Having renounced the CIA and all its evil ways, Carrie is now working for a Brooklyn foundation that specializes in protecting Muslims’ civil rights. A case quickly presents itself when teenager Sekou Bah (J. Mallory McCree, left) is arrested for making videos that allegedly promote terrorism.

“I know what protected speech is. I can say what I want,” he defiantly says from his jail cell.

But hardline special FBI agent Ray Conlin (Dominic Fumusa) is determined to waylay any suspicious activities by any means at his disposal.


“I don’t know about you, but I’m not taking any chances,” he tells Carrie. “Not here. Not in New York.”

There’s also a new president-elect, former New York senator Elizabeth Keane (Elizabeth Marvel). Her son was killed while serving in Afghanistan. And longtime CIA schemers Saul Berenson (Mandy Patinkin) and Dar Adal (F. Murray Abraham) worry that she’ll compromise and/or end their operations upon taking office.

Carrie otherwise lives in a tidy Brooklyn two-story with her little daughter Frannie, to whom she finally seems devoted. The downstairs unit primarily is rented out via Airbnb. But it also could be used to house a certain somebody with severe physical and emotional problems.

The two episodes made available for review (the first one is already streaming online) have eased off the throttle of previous seasons. So far this is a more domesticated Homeland without any explosions or other immediate crises. Carrie also looks to be as stable as she’s ever been, without any off/on bouts with her meds.

● Collected data
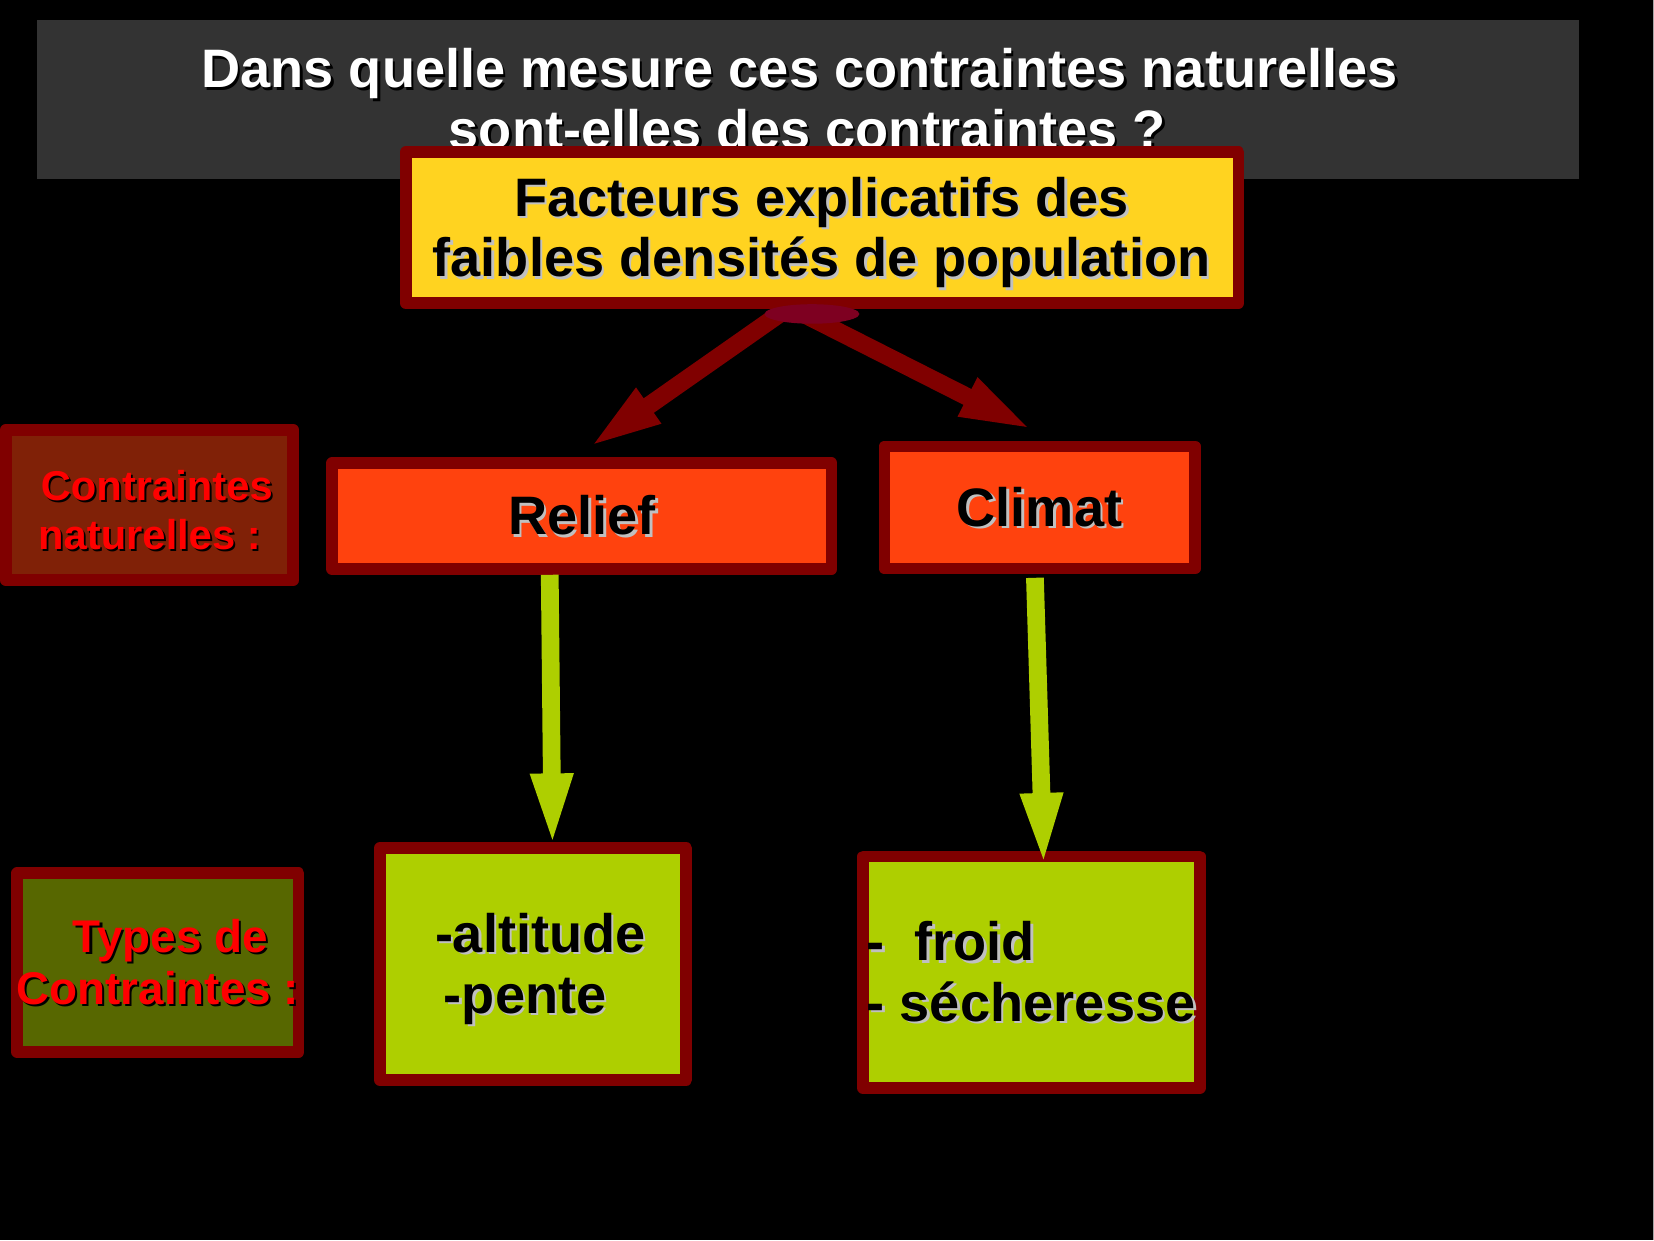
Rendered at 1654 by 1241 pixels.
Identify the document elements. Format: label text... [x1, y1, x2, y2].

text_box Relief [332, 463, 832, 570]
text_box -altitude -pente [379, 848, 687, 1080]
text_box Types de Contraintes : [17, 873, 299, 1052]
text_box - froid - sécheresse [863, 856, 1200, 1089]
text_box [764, 304, 860, 324]
text_box Contraintes naturelles : [6, 429, 294, 581]
text_box Climat [884, 446, 1196, 569]
text_box Dans quelle mesure ces contraintes naturelles sont-elles des contraintes ? [36, 19, 1580, 180]
text_box Facteurs explicatifs des faibles densités de population [405, 152, 1239, 304]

● Problem 1
List every actor whose name appears in parentheses in the Homeland review.
● Problem 2
Carry on writing the Homeland review from its last sentence.

● Right answer 1
J. Mallory McCree, Dominic Fumusa, Elizabeth Marvel, Mandy Patinkin, F. Murray Abraham

● Right answer 2
Saul, of course, has new suspicions and concerns about her. They come to the fore in Episode 2, as does the much-parodied Carrie “cry face” in a cathartic closing scene.

It’s a solid enough re-start to a series that Showtime already has renewed for two more seasons beyond this one. Homeland has “proven it can reinvent itself year after year,” Showtime president/CEO David Nevins told TV critics last summer.

But Dexter, which ran for eight seasons on Showtime, proved that a show can fall apart, too, judging from the heavy condemnation of its final episode.

Homeland also is beset, as is HBO’s Veep, with jarringly head-smacking real-life events that set a dauntingly high bar for fictional storytellers. So much so that Quinn’s resurrection not only is same-old, same-old, but almost banal. A true shocker would be to see him unequivocally dead and buried. Imagine fiction being stranger than truth. What a concept that is these days.